The females grow up to their full size within three years and reach a weight of 550 – 600 kg. They have a correct fundament and hard claws.

The Tyrol Greys have a good forage instinct and feed conversion. They are also robust, longliving, and very fertile.

The milk has an excellent quality and is adequate either for the direct consumption or for the processing to high-quality products (cheese, butter, yogurt). Among the mountain cattle breeds in Italy the Tyrol Grey has the best milk amount/milk quality (fat, protein) ratio and delivers a higher amount of contents for the processing to quality products. The above-average per cow was 2002 in the South Tyrol about 4,836 kg milk per annum, 3.78% milk fat content, and 3.38% protein (8,491 control cows). When you evaluate the performance you have to allow for the middle body weight and the tough feeding and husbandry conditions in mountain regions.

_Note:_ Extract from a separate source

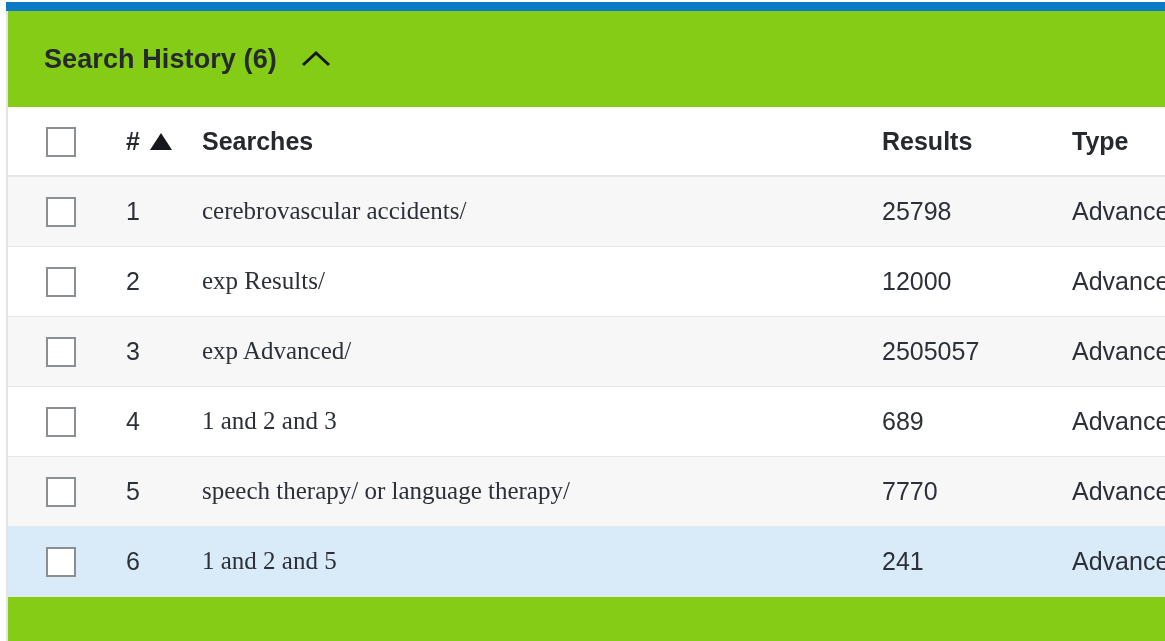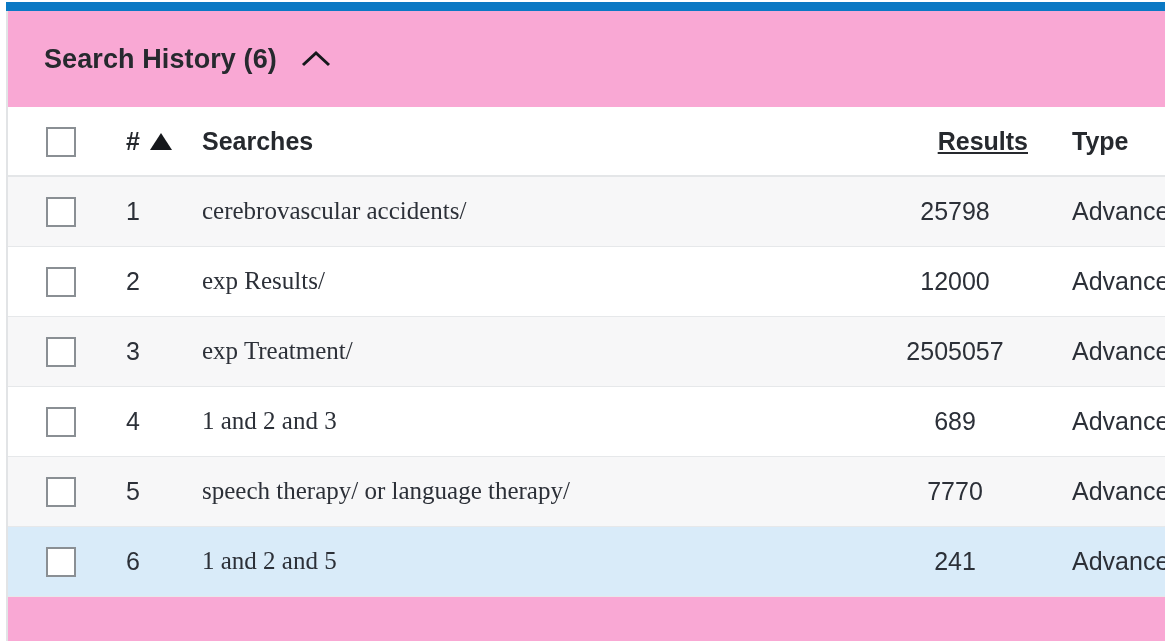"Search History (6)" .panel { background: #f9a8d4 -> #84cc16 }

The Tyrolean Grey cattle is a dual purpose breed for milk and beef and possesses an excellent mast ability and beef quality.

Breeding purpose is the advancement of milk and beef quantity and quality. Furthermore it is the purpose to conserve the typical functional attributes of the breed: middle body height, robust constitution, correct fundament, hard claws, hardiness, mountain pasture competence, good fertility, easy calving, udder quality and good milkability.